REPUBLIKA.CO.ID, MANILA -- Filipina dan Vietnam tidak tinggal diam dengan keberadaan kapal-kapal China di Laut China Selatan. Vietnam mendesak agar Beijing menghormati kedaulatan maritimnya. Sementara Presiden Filipina Rodrigo Duterte menyatakan kekhawatirannya ihwal keberadaan ratusan kapal tersebut.
Kecemasan internasional telah meningkat dalam beberapa hari terakhir setelah lebih dari 200 kapal China, yang diduga diawaki oleh milisi militer, berkumpul di laut China Selatan. Filipina merasa terancam dengan kehadiran ratusan kapal tersebut.
Kapal-kapal itu ditambatkan di kawasan Whitsun Reef, zona ekonomi eksklusif Manila sepanjang 200 mil. “Presiden mengaku sangat prihatin. Setiap negara akan cemas dengan jumlah kapal itu,” kata juru bicara Presiden Duterte, Harry Roque, seperti dilansir dari Reuters pada Kamis (25/3).
Brunei, Malaysia, Filipina, Taiwan, China, dan Vietnam memiliki klaim teritorial yang disengketakan di Laut Cina Selatan.
Duterte dilaporkan telah mengirim pesan kepada duta besar China, Huang Xilian untuk memperjelas hak kedaulatan maritim Filipina, di tengah klaim China. Kedutaan China di Manila tidak menanggapi permintaan komentar atas pertemuan Duterte.
Namun pada Rabu, China membantah ada milisi di atas kapal. China mengklaim bahwa kapal-kapal di Whitsun Reef hanyalah kapal penangkap ikan yang berlindung dari laut yang ganas.
Sementara itu, Juru bicara Kementerian Luar Negeri Vietnam Le Thi Thu Hang pada Kamis mengatakan bahwa kapal-kapal China di terumbu karang, yang oleh Hanoi disebut Da Ba Dau, telah melanggar kedaulatannya.
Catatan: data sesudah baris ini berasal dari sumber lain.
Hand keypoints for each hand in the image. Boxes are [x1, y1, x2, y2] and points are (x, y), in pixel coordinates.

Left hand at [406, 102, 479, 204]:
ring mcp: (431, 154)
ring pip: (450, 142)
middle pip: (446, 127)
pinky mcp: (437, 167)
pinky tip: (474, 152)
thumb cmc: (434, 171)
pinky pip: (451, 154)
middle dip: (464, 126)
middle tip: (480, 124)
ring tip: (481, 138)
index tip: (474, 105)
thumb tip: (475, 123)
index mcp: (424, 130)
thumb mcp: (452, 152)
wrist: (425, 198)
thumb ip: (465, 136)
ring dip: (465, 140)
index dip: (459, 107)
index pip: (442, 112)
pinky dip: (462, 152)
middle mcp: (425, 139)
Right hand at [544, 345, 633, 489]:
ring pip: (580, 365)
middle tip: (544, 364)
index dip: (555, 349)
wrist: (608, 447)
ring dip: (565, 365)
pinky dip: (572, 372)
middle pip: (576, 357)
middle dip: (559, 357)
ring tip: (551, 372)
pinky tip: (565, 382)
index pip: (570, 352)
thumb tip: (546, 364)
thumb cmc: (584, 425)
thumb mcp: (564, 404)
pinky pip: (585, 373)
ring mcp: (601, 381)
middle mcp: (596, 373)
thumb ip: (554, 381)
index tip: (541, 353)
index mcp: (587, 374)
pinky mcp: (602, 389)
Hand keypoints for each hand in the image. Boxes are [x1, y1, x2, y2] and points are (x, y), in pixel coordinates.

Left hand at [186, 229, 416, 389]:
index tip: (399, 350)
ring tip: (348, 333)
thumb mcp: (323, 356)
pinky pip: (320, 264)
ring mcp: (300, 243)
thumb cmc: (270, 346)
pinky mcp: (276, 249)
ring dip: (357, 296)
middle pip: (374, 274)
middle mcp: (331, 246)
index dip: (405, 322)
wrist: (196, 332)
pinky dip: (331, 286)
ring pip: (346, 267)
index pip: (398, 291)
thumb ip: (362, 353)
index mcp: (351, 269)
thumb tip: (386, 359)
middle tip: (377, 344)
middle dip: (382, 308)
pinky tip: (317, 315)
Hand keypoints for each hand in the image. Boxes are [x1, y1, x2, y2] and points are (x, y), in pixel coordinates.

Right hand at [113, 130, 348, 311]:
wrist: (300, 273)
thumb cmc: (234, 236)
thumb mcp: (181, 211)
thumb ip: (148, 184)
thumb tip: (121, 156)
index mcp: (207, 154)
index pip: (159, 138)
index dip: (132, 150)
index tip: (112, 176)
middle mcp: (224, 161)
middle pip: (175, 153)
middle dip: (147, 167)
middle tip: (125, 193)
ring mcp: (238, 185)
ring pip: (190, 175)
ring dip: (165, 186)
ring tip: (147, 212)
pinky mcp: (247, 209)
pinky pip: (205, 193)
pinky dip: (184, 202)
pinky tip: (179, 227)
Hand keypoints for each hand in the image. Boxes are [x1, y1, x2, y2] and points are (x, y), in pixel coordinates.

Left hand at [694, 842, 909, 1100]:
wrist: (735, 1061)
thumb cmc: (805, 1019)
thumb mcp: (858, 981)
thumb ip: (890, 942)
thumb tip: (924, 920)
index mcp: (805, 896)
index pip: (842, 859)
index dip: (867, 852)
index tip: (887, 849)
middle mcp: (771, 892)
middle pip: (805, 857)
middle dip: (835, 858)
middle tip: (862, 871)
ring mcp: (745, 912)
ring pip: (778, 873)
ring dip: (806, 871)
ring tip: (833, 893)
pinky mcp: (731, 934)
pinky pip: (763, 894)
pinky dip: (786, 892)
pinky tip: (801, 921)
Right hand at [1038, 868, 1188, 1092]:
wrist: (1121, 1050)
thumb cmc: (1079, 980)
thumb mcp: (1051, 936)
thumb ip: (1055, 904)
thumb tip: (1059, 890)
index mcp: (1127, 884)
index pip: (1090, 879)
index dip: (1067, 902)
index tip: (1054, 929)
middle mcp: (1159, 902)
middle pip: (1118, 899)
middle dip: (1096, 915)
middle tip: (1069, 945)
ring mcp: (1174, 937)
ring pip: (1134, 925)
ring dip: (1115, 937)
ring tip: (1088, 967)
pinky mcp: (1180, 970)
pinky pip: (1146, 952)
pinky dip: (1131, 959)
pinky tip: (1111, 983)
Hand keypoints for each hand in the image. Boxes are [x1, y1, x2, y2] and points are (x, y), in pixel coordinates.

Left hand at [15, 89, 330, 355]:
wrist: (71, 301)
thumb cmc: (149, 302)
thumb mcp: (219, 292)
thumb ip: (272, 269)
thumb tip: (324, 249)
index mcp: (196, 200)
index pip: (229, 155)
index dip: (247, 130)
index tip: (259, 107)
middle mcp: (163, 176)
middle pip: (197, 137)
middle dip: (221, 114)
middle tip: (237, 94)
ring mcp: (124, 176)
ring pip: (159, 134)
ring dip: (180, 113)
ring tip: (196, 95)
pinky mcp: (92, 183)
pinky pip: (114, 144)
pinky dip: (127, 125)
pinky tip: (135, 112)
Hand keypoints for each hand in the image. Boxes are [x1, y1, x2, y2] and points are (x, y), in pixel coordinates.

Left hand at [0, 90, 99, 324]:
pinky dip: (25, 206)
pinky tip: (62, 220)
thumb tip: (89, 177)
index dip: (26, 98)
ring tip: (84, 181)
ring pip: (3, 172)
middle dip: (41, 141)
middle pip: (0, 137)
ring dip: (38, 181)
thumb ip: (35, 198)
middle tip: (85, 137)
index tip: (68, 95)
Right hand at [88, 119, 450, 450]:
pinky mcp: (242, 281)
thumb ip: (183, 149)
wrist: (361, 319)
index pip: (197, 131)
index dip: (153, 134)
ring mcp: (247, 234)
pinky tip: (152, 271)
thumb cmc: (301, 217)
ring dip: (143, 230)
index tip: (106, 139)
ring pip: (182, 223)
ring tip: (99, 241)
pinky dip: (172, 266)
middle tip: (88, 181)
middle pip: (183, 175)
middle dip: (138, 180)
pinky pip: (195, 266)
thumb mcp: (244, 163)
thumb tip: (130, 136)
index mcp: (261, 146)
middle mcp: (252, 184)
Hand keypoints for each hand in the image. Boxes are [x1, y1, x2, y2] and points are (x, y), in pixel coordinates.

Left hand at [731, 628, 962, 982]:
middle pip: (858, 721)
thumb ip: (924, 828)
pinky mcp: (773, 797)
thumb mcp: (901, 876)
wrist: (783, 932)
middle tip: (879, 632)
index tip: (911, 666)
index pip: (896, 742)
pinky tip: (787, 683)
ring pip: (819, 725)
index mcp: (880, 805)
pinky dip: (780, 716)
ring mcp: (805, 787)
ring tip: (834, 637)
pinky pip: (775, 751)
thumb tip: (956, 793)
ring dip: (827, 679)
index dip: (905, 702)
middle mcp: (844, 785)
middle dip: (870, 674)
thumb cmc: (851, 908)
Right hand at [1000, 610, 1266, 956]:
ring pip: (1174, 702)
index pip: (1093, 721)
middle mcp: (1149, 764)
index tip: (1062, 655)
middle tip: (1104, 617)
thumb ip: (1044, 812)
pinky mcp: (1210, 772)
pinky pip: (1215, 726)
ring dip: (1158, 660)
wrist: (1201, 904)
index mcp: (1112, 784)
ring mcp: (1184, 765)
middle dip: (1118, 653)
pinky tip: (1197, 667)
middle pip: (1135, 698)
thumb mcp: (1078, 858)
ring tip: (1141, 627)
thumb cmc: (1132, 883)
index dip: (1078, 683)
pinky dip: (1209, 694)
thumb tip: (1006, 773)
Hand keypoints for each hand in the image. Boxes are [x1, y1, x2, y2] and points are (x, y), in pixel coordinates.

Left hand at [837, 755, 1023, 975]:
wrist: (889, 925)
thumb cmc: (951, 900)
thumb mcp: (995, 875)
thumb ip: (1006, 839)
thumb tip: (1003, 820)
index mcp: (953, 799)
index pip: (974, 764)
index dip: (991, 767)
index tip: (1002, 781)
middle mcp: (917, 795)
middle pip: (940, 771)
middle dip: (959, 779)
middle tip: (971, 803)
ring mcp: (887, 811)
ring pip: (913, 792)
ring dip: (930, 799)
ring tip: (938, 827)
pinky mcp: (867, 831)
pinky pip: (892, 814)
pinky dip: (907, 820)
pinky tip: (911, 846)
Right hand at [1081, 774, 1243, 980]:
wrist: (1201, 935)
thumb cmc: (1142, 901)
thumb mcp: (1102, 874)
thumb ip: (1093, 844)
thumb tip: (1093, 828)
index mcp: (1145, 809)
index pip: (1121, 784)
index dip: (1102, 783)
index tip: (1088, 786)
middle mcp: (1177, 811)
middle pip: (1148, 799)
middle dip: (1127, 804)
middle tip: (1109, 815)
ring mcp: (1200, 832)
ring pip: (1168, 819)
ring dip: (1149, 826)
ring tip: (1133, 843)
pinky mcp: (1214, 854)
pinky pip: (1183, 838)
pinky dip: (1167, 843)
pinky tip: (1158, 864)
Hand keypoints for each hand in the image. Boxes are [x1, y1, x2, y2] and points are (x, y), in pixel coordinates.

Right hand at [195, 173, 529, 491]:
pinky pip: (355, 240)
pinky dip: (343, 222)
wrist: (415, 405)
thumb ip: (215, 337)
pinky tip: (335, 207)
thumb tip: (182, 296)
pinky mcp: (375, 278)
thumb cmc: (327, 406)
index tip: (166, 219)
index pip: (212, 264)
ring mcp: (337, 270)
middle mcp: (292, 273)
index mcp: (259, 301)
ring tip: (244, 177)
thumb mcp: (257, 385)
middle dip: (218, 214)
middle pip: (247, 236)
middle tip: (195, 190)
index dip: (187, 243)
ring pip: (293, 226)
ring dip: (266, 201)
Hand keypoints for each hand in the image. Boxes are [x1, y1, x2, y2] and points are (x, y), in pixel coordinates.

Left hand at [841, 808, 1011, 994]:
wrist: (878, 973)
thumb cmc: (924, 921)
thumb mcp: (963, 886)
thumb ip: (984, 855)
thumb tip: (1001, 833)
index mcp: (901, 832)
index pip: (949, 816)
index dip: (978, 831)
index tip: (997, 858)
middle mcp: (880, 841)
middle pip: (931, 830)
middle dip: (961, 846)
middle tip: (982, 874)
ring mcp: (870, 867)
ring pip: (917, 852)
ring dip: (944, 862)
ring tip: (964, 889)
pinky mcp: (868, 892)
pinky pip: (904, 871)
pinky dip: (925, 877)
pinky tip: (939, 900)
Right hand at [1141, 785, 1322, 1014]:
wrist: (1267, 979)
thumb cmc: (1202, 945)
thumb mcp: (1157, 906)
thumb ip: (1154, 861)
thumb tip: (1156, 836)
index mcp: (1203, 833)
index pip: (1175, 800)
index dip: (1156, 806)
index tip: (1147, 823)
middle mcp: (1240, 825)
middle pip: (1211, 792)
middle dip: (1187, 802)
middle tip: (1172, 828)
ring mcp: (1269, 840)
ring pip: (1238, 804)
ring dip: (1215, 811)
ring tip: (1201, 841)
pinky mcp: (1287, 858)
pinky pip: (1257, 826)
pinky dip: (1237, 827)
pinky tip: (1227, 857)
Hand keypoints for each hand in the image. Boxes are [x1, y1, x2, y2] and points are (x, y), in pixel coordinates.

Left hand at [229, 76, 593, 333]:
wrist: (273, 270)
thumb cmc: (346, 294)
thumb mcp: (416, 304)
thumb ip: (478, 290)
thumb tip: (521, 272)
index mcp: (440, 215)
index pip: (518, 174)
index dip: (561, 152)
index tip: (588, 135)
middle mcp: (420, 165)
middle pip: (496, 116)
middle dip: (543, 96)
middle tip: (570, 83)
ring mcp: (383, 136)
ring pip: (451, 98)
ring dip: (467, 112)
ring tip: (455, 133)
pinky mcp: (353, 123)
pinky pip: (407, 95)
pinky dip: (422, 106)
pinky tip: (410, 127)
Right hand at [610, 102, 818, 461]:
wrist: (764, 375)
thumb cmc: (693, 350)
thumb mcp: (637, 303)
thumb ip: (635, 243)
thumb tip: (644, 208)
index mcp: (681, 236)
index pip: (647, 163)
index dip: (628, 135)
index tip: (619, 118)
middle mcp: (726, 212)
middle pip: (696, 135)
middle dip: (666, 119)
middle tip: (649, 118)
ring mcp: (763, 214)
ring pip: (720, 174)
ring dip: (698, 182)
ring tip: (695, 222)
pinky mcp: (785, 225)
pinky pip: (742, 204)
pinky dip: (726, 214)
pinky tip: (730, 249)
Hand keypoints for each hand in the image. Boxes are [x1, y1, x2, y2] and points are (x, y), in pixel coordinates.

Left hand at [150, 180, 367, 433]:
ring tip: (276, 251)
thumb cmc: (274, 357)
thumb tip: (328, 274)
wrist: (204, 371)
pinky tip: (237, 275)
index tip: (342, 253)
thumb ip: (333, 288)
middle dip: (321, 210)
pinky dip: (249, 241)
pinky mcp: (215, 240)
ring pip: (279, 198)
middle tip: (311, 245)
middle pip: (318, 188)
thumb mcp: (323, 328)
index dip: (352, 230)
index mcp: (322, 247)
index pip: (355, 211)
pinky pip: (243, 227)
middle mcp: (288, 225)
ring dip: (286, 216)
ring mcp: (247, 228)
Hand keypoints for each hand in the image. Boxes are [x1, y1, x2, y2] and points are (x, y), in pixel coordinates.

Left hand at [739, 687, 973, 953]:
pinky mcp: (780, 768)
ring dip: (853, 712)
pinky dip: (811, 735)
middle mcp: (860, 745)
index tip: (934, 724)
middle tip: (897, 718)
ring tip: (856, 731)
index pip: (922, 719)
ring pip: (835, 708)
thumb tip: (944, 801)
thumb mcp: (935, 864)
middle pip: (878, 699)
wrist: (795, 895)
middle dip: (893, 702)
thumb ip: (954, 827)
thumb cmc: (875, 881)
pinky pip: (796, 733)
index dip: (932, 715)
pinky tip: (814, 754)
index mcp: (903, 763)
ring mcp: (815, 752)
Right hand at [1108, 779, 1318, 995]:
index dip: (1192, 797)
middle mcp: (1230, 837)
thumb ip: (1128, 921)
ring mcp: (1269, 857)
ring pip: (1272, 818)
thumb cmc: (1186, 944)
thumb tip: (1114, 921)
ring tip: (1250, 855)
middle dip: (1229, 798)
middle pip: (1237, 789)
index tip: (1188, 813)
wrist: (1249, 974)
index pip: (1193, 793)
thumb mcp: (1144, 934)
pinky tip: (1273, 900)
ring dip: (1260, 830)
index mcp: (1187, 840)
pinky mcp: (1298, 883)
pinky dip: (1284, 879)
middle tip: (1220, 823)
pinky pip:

"Vietnam mendesak China menghentikan pelanggaran ini dan menghormati kedaulatan Vietnam," kata Hang dalam arahan reguler.
Kapal penjaga pantai Vietnam terlihat ditambatkan di dekat daerah yang disengketakan pada hari Kamis, menurut data pelacakan kapal yang diterbitkan oleh situs web Marine Traffic. Hang mengatakan bahwa penjaga pantai Vietnam telah menjalankan tugas sebagaimana diatur oleh hukum, termasuk hukum internasional.